Content starts

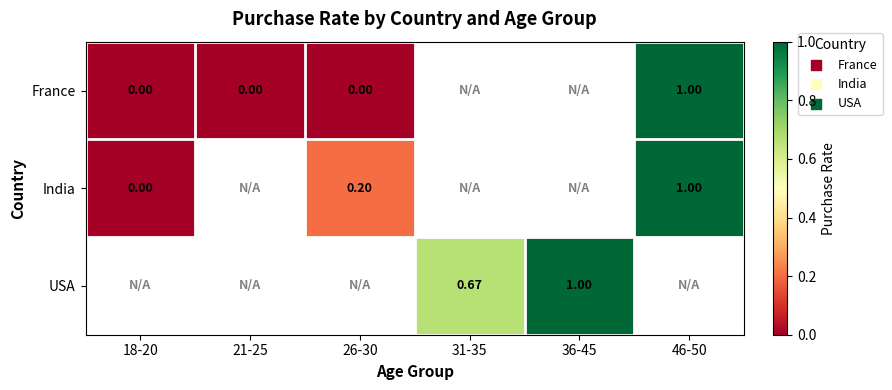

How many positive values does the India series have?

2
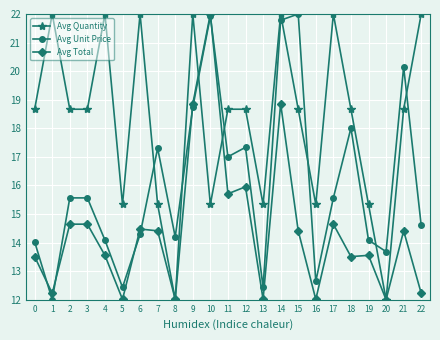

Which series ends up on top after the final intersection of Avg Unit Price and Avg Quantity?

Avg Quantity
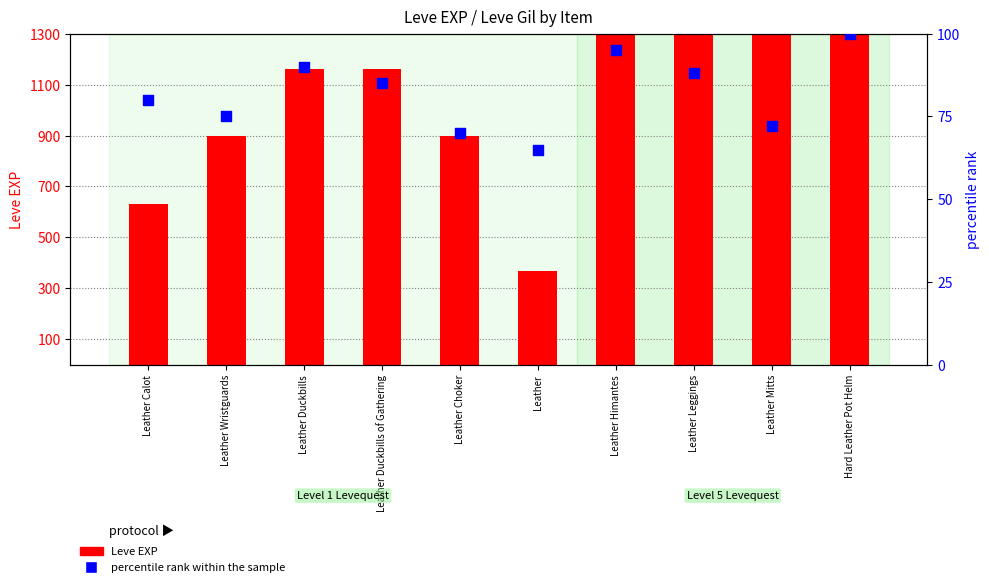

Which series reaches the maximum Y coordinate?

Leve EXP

Content ends
Content starts

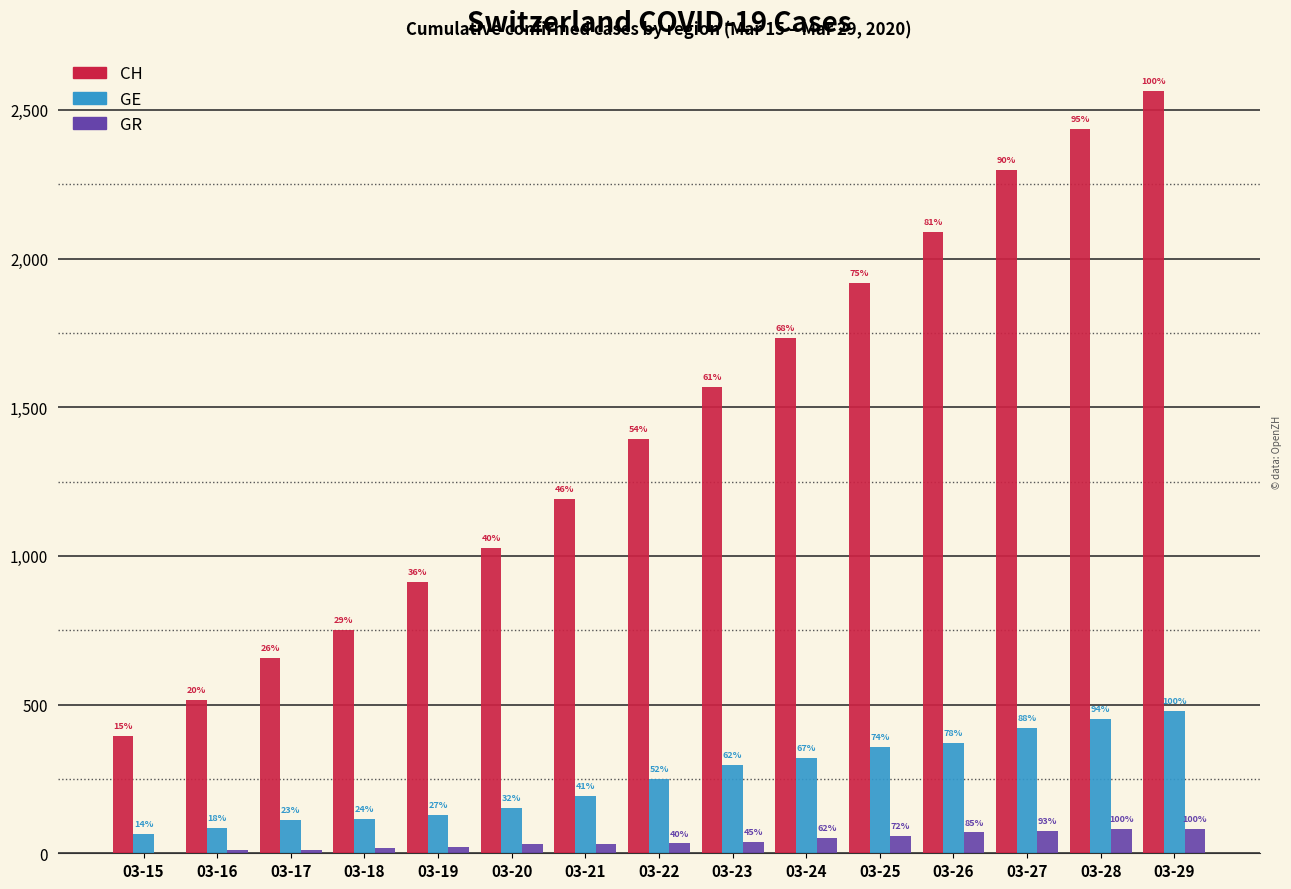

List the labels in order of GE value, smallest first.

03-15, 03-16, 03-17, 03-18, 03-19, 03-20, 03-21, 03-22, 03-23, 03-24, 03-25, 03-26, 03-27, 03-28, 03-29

Content ends

▸ **ASSIGNMENT**
Can you put the lines of the entries from the one containing "Which series ends" through the one containing "Which series reaches" into a JSON list of strings, one string per line, skipping blank lines and leaving out the pictures?

▸ **RESULT OF THE TASK**
[
  "Which series ends up on top after the final intersection of Avg Unit Price and Avg Quantity?",
  "Avg Quantity",
  "Which series reaches the maximum Y coordinate?"
]